Intrusive, irrational thoughts – unwanted ideas or impulses that repeatedly well up in a person’s mind. Again and again, the person experiences disturbing thoughts, such as “my hands must be contaminated,” “I may have left the gas stove on,” “I am going to injure my child.”

On one level, the sufferer knows these obsessive thoughts are irrational. But on another level, he or she fears these thoughts might be true. Trying to avoid such thoughts creates great anxiety.

Compulsions:

Repetitive rituals such as hand-washing, counting, checking, hoarding or arranging. An individual repeats these actions, perhaps feeling momentary relief, but without feeling satisfaction or a sense of completion.

People with OCD feel they must perform these compulsive rituals or something bad will happen.

Most people at one time or another experience some obsessive thoughts or compulsive behaviors.

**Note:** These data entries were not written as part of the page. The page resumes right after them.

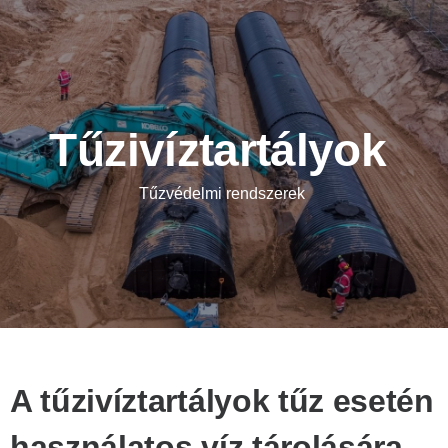
Tűzivíztartályok
Tűzvédelmi rendszerek
A tűzivíztartályok tűz esetén
használatos víz tárolására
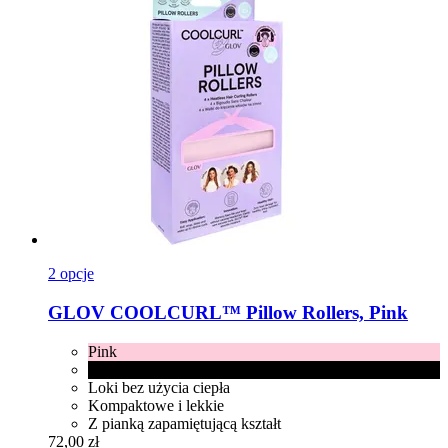
2 opcje
GLOV
COOLCURL™ Pillow Rollers, Pink
Pink
Black
Loki bez użycia ciepła
Kompaktowe i lekkie
Z pianką zapamiętującą kształt
72,00 zł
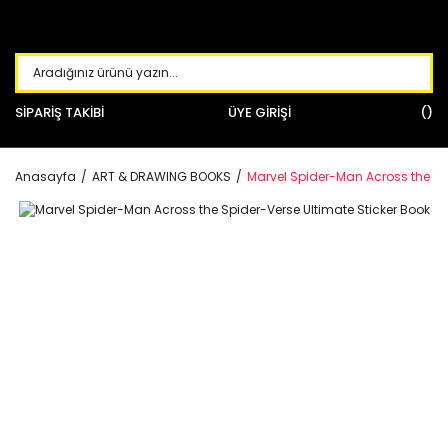
SİPARİŞ TAKİBİ
ÜYE GİRİŞİ
Anasayfa
ART & DRAWING BOOKS
Marvel Spider-Man Across the Spi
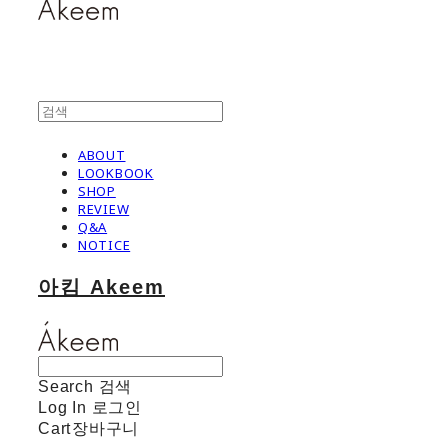
ABOUT
LOOKBOOK
SHOP
REVIEW
Q&A
NOTICE
아킴 Akeem
Search
검색
Log In
로그인
Cart
장바구니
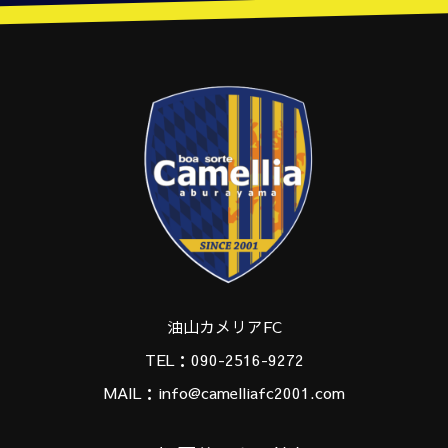
油山カメリアFC
TEL：090-2516-9272
MAIL：info@camelliafc2001.com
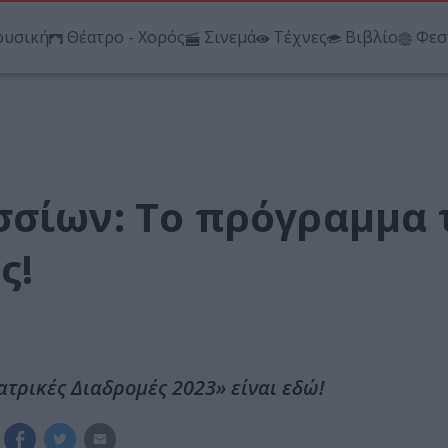
υσική
Θέατρο - Χορός
Σινεμά
Τέχνες
Βιβλίο
Φεσ
σσίων: Το πρόγραμμα 
ς!
τρικές Διαδρομές 2023» είναι εδώ!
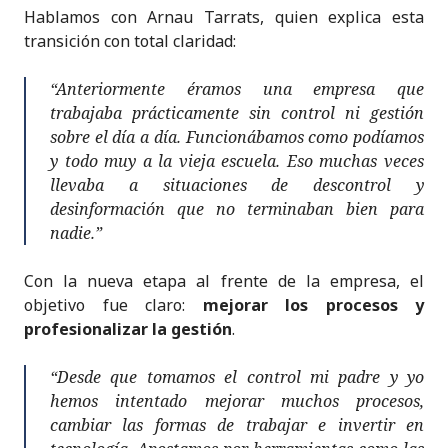
Hablamos con Arnau Tarrats, quien explica esta
transición con total claridad:
“Anteriormente éramos una empresa que
trabajaba prácticamente sin control ni gestión
sobre el día a día. Funcionábamos como podíamos
y todo muy a la vieja escuela. Eso muchas veces
llevaba a situaciones de descontrol y
desinformación que no terminaban bien para
nadie.”
Con la nueva etapa al frente de la empresa, el
objetivo fue claro:
mejorar los procesos y
profesionalizar la gestión
.
“Desde que tomamos el control mi padre y yo
hemos intentado mejorar muchos procesos,
cambiar las formas de trabajar e invertir en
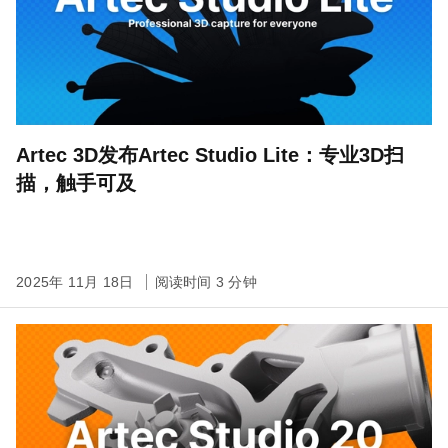
Artec 3D发布Artec Studio Lite：专业3D扫
描，触手可及
2025年 11月 18日
阅读时间 3 分钟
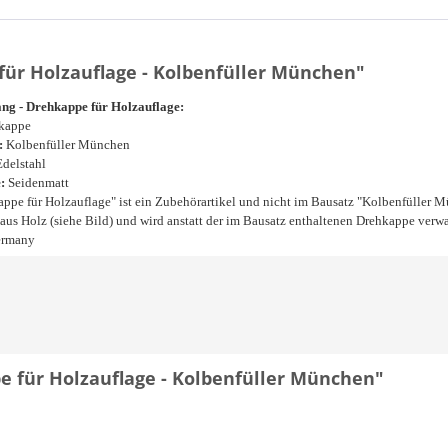
ür Holzauflage - Kolbenfüller München"
ng - Drehkappe für Holzauflage:
hkappe
:
Kolbenfüller München
delstahl
:
Seidenmatt
ppe für Holzauflage" ist ein Zubehörartikel und nicht im Bausatz "Kolbenfüller Mü
us Holz (siehe Bild) und wird anstatt der im Bausatz enthaltenen Drehkappe verw
ermany
e für Holzauflage - Kolbenfüller München"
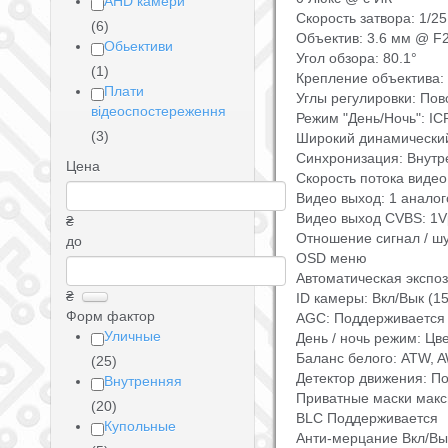
AHD камери
Скорость затвора: 1/25
(6)
Объектив: 3.6 мм @ F2
Обьективи
Угол обзора: 80.1°
(1)
Крепление объектива:
Плати
Углы регулировки: Пово
відеоспостереження
Режим "День/Ночь": IC
(3)
Широкий динамически
Синхронизация: Внутр
Цена
Скорость потока видео:
Видео выход: 1 анало
Видео выход CVBS: 1V
₴
Отношение сигнал / шу
до
OSD меню
Автоматическая экспоз
₴
ID камеры: Вкл/Вык (1
Форм фактор
AGC: Поддерживается
Уличные
День / ночь режим: Цве
Баланс белого: ATW, A
(25)
Детектор движения: П
Внутренняя
Приватные маски макс
(20)
BLC Поддерживается
Купольные
Анти-мерцание Вкл/Вы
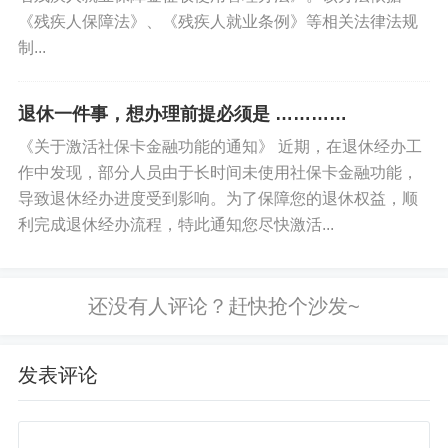
标签:
个人解读
经办操作
住房保障
《残疾人保障法》、《残疾人就业条例》等相关法律法规
制...
退休一件事，想办理前提必须是 …………
《关于激活社保卡金融功能的通知》 近期，在退休经办工
作中发现，部分人员由于长时间未使用社保卡金融功能，
导致退休经办进度受到影响。为了保障您的退休权益，顺
利完成退休经办流程，特此通知您尽快激活...
你好优秀经办人微信公众号
发表评论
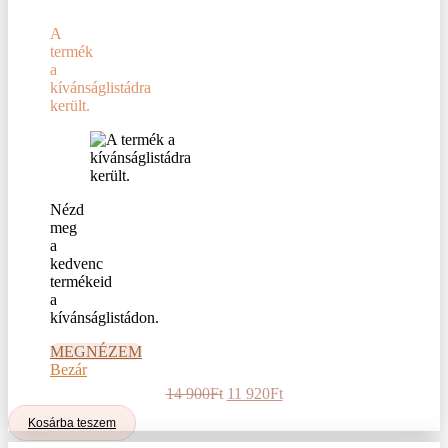
A
termék
a
kívánságlistádra
került.
Nézd
meg
a
kedvenc
termékeid
a
kívánságlistádon.
MEGNÉZEM
Bezár
Original
Current
14 900
Ft
11 920
Ft
price
price
Kosárba teszem
was:
is:
14
11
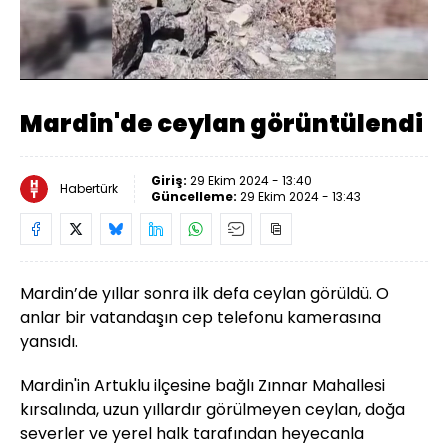
Yüklendi
:
100.00%
Sesi
Oynatma
480
Aç
Hızı
Mardin'de ceylan görüntülendi
Giriş:
29 Ekim 2024 - 13:40
Habertürk
Güncelleme:
29 Ekim 2024 - 13:43
Mardin’de yıllar sonra ilk defa ceylan görüldü. O
anlar bir vatandaşın cep telefonu kamerasına
yansıdı.
Mardin'in Artuklu ilçesine bağlı Zınnar Mahallesi
kırsalında, uzun yıllardır görülmeyen ceylan, doğa
severler ve yerel halk tarafından heyecanla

OCD occurs when an individual experiences obsessions and compulsions for more than an hour each day, in a way that interferes with his or her life.

OCD is often described as a disease of doubt. Sufferers experience pathological doubt because they are unable to distinguish between what is possible, what is probable and what is unlikely to happen.

In lay terms, something in the brain is stuck, like a broken record. Judith Rapoport, M.D., describes it in her book, The Boy Who Couldn’t Stop Washing, as “grooming behaviors gone wild.”

How is OCD treated?

OCD is treated with psychotherapy or a combination of medication and psychotherapy.